Now the attacker can't do any harm. If he repeats step one, he's just saved a hash of a statement giving you ownership. If he takes the innerhash from step two and submits his own transaction making himself the owner, it'll fail because it won't match the hash saved in step one.

Oyente

There's actually a tool that can alert you to problems like this, called Oyente. Here's their github and paper (pdf). It tries to find several other problems too. It's not perfect; when I tested the above contracts, it warned of a time dependency problem in HorribleMultisig, but HorribleRegistrar got through without warnings. If Oyente does throw warnings, it's not that easy to interpret them.

Still, it might find stuff you missed. They recommend using it with docker:

Install:

docker pull hrishioa/oyente

Run:

docker run -it hrishioa/oyente

Get the docker container name you need:

docker ps

(Look in the Names column. An example is "modest_sinoussi")

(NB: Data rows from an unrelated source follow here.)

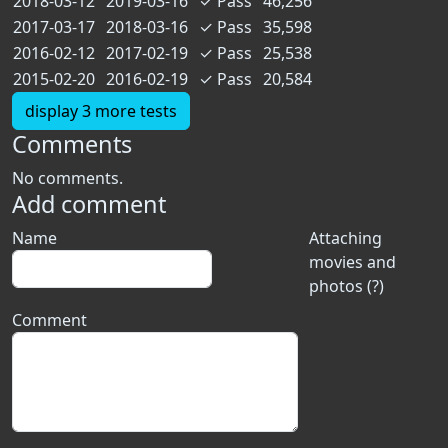
2018-03-12
2019-03-16
✓
Pass
46,256
2017-03-17
2018-03-16
✓
Pass
35,598
2016-02-12
2017-02-19
✓
Pass
25,538
2015-02-20
2016-02-19
✓
Pass
20,584
display 3 more tests
Comments
No comments.
Add comment
Name
Attaching
movies and
photos (?)
Comment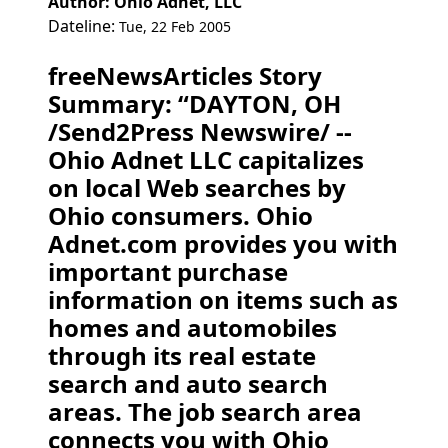
Author: Ohio Adnet, LLC
Dateline:
Tue, 22 Feb 2005
freeNewsArticles Story
Summary: “DAYTON, OH
/Send2Press Newswire/ --
Ohio Adnet LLC capitalizes
on local Web searches by
Ohio consumers. Ohio
Adnet.com provides you with
important purchase
information on items such as
homes and automobiles
through its real estate
search and auto search
areas. The job search area
connects you with Ohio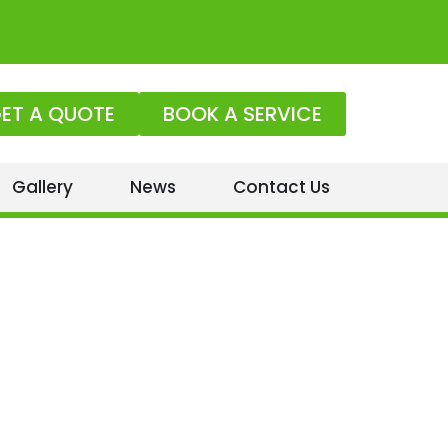
ET A QUOTE
BOOK A SERVICE
Gallery
News
Contact Us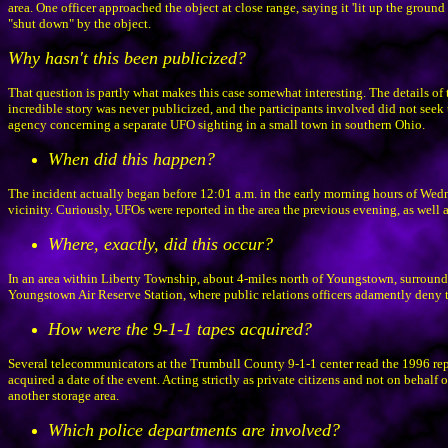
area. One officer approached the object at close range, saying it 'lit up the ground 
"shut down" by the object.
Why hasn't this been publicized?
That question is partly what makes this case somewhat interesting. The details of
incredible story was never publicized, and the participants involved did not seek
agency concerning a separate UFO sighting in a small town in southern Ohio.
When did this happen?
The incident actually began before 12:01 a.m. in the early morning hours of We
vicinity. Curiously, UFOs were reported in the area the previous evening, as well 
Where, exactly, did this occur?
In an area within Liberty Township, about 4-miles north of Youngstown, surroun
Youngstown Air Reserve Station, where public relations officers adamently deny the
How were the 9-1-1 tapes acquired?
Several telecommunicators at the Trumbull County 9-1-1 center read the 1996 rep
acquired a date of the event. Acting strictly as private citizens and not on behalf 
another storage area.
Which police departments are involved?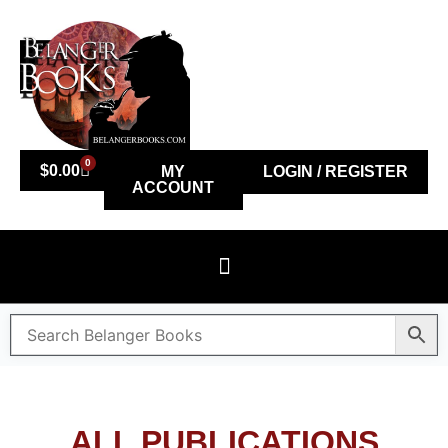
0
$
0.00
MY
LOGIN / REGISTER
ACCOUNT
ALL PUBLICATIONS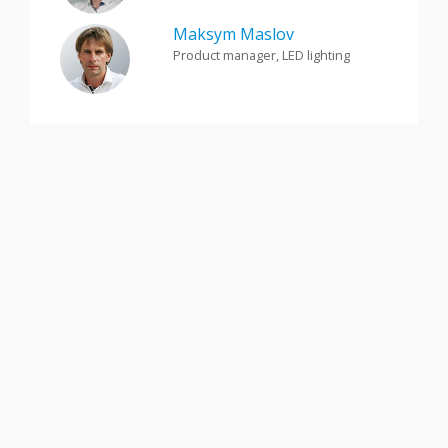
Maksym Maslov
Product manager, LED lighting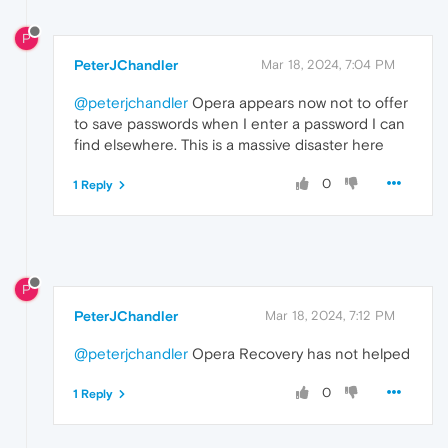
P
PeterJChandler
Mar 18, 2024, 7:04 PM
@peterjchandler
Opera appears now not to offer
to save passwords when I enter a password I can
find elsewhere. This is a massive disaster here
0
1 Reply
P
PeterJChandler
Mar 18, 2024, 7:12 PM
@peterjchandler
Opera Recovery has not helped
0
1 Reply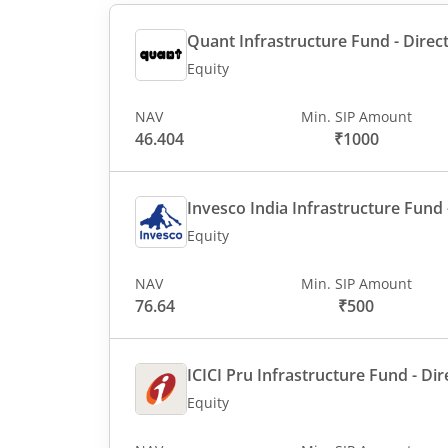
Quant Infrastructure Fund - Direct
Equity
NAV
Min. SIP Amount
46.404
₹1000
Invesco India Infrastructure Fund -
Equity
NAV
Min. SIP Amount
76.64
₹500
ICICI Pru Infrastructure Fund - Dir
Equity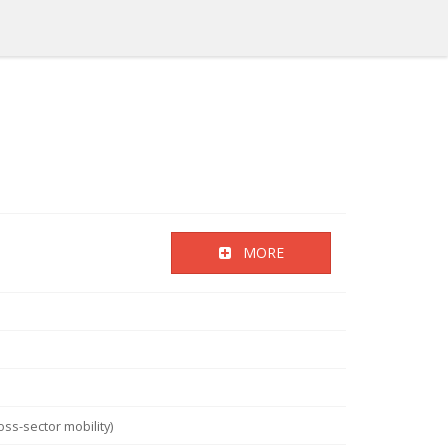
MORE
ss-sector mobility)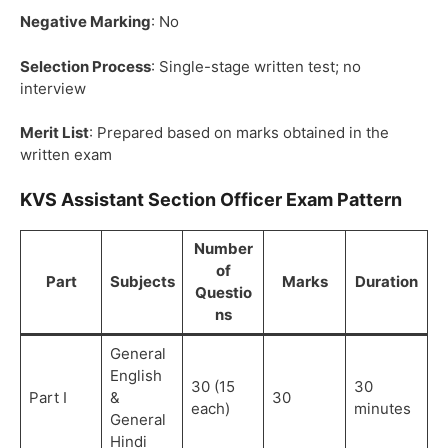
Negative Marking
: No
Selection Process
: Single-stage written test; no
interview
Merit List
: Prepared based on marks obtained in the
written exam
KVS Assistant Section Officer Exam Pattern
Number
of
Part
Subjects
Marks
Duration
Questio
ns
General
English
30 (15
30
Part I
&
30
each)
minutes
General
Hindi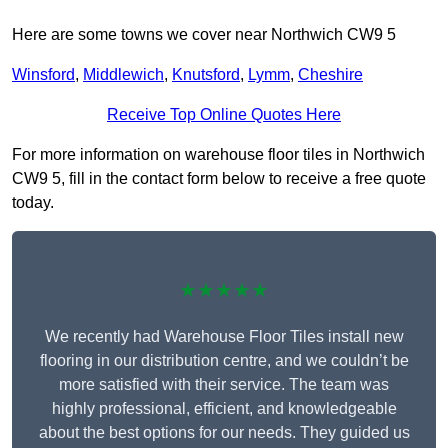
Here are some towns we cover near Northwich CW9 5
Winsford
,
Middlewich
,
Knutsford
,
Lymm
,
Cheshire
Receive Top Online Quotes Here
For more information on warehouse floor tiles in Northwich
CW9 5, fill in the contact form below to receive a free quote
today.
★★★★★
We recently had Warehouse Floor Tiles install new
flooring in our distribution centre, and we couldn’t be
more satisfied with their service. The team was
highly professional, efficient, and knowledgeable
about the best options for our needs. They guided us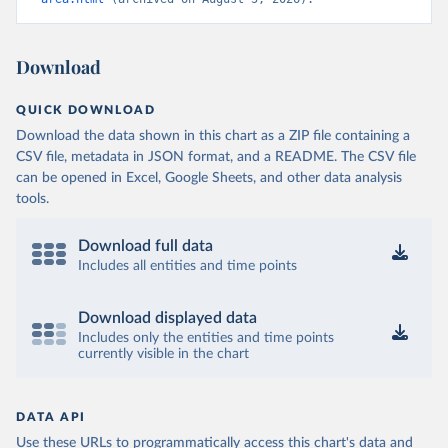
Download
QUICK DOWNLOAD
Download the data shown in this chart as a ZIP file containing a
CSV file, metadata in JSON format, and a README. The CSV file
can be opened in Excel, Google Sheets, and other data analysis
tools.
Download full data
Includes all entities and time points
Download displayed data
Includes only the entities and time points
currently visible in the chart
DATA API
Use these URLs to programmatically access this chart's data and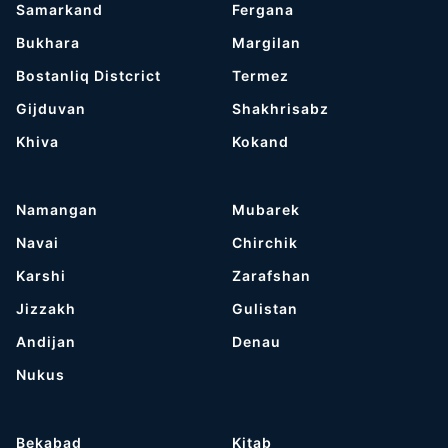
Samarkand
Fergana
Bukhara
Margilan
Bostanliq Distcrict
Termez
Gijduvan
Shakhrisabz
Khiva
Kokand
Namangan
Mubarek
Navai
Chirchik
Karshi
Zarafshan
Jizzakh
Gulistan
Andijan
Denau
Nukus
Bekabad
Kitab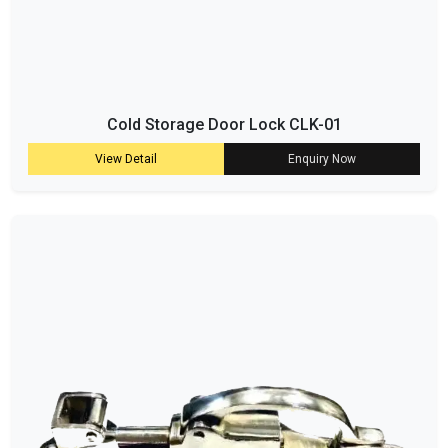
Cold Storage Door Lock CLK-01
View Detail
Enquiry Now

Copy the contract you want to test into the docker container (ignore wraparound, this is all one line):

docker cp MyContract.sol modest_sinoussi:/home/oyente/oyente/MyContract.sol

Now you're finished with your regular terminal. From within docker:

cd /home/oyente/oyente

source ../dependencies/venv/bin/activate 

python oyente.py MyContract.sol

Without that second line you won't have the dependencies, so oyente won't run. The last line can be repeated at will to run more tests. If your solidity doesn't compile, oyente will just terminate without output. (When I downloaded it, their image came with solc version 0.4.2, and the latest solc was 0.4.6.)

Finally, to shut the docker container back down, go back to your regular terminal and:

docker stop modest_sinoussi

...or whatever name docker gave you.